I concetti si organizzano in maniera categoriale; alcuni concetti, come il concetto di “felino”, rappresentano una “categoria semantica”, che conterrà tutti gli elementi che identifichino animali che fanno parte di tale categoria. Ogni categoria conterrà moltissime sotto-categorie.

Ogni nodo categoriale, quindi, rappresenta un “cassetto” dell’armadio della mente. Se l’armadio della nostra mente è organizzata in “cassetti”, la codifica risulterà logica, razionale, lineare, dettagliata e la memoria  verrà facilitata nel processo di recupero.

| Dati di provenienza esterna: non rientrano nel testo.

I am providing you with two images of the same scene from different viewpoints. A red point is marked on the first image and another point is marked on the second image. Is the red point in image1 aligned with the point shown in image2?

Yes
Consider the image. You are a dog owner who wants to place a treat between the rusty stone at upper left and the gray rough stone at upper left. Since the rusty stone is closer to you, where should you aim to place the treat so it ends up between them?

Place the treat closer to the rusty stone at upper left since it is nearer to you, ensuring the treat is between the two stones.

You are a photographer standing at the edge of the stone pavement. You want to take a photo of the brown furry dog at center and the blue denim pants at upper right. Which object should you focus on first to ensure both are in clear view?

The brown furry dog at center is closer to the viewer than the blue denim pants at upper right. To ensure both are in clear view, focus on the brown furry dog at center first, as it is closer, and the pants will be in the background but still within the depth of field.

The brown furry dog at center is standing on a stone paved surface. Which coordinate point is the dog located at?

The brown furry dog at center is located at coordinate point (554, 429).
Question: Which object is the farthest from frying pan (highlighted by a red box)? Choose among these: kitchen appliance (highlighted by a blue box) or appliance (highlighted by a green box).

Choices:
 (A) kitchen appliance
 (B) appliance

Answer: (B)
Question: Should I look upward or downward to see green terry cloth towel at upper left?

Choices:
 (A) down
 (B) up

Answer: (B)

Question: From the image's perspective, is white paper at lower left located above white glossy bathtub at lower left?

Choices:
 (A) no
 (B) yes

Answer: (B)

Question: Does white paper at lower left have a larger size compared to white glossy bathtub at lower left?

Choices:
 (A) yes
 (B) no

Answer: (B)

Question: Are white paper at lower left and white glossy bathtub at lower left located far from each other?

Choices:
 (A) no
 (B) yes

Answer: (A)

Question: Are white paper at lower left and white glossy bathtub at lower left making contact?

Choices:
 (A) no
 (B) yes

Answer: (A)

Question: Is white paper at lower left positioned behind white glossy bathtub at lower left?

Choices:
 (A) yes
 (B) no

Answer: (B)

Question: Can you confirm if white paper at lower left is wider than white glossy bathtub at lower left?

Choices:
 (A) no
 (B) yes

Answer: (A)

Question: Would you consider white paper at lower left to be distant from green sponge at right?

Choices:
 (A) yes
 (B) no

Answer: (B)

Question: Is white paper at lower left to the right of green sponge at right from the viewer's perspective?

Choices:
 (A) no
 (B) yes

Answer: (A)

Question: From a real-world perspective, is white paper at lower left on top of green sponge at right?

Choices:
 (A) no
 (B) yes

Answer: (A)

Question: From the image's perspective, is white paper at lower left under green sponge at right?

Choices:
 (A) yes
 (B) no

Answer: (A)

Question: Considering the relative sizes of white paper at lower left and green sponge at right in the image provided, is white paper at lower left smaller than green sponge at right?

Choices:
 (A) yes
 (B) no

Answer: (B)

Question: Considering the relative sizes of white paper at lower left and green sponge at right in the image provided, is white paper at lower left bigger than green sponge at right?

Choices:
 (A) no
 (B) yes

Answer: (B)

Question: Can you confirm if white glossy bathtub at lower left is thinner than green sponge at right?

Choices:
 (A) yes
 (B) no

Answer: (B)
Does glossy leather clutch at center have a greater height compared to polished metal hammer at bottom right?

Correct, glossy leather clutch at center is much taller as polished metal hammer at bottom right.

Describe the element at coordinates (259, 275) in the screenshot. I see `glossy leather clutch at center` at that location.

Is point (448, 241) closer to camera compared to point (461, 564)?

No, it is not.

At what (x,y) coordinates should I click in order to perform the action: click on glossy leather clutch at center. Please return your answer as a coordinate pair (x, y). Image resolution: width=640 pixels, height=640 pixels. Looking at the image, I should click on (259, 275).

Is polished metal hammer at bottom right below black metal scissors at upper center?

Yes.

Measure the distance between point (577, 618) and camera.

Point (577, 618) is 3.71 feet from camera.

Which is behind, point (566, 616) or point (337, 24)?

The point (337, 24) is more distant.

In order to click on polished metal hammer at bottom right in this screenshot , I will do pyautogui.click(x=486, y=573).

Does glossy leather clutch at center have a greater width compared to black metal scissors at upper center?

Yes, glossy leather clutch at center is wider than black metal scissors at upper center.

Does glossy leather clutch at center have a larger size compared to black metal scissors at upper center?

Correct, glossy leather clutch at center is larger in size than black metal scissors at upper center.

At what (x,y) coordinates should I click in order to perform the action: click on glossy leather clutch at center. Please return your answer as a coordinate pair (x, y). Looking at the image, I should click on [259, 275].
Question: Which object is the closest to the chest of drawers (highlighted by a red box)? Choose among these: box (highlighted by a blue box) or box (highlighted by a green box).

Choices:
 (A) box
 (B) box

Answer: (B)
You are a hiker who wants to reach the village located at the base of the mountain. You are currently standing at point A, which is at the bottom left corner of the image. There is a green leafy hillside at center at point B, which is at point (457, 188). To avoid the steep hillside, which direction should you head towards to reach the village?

Al contrario, se l’armadio della mente non è organizzato in cassetti (questo è il caso dei ragazzi DSA o DSL), la rete di memoria corrisponderà ad un “filo di nodi” disposti l’uno davanti all’altro con una consequenzialità che non rispetta i termini della logica ma quelli dello “spazio-tempo”. Ciò significa che i concetti appresi man mano e introdotti dal ragazzo nel magazzino della memoria a lungo termine, verranno immagazzinati in un ordine esattamente equivalente all’ordine con cui sono stati appresi: il concetto di tigre, quindi, potrebbe essere adiacente al concetto di topo, senza neanche lontanamente avvicinarsi al grande nodo che rappresenta la categoria del felini (insieme al leone, al gatto e chi più ne ha più ne metta…).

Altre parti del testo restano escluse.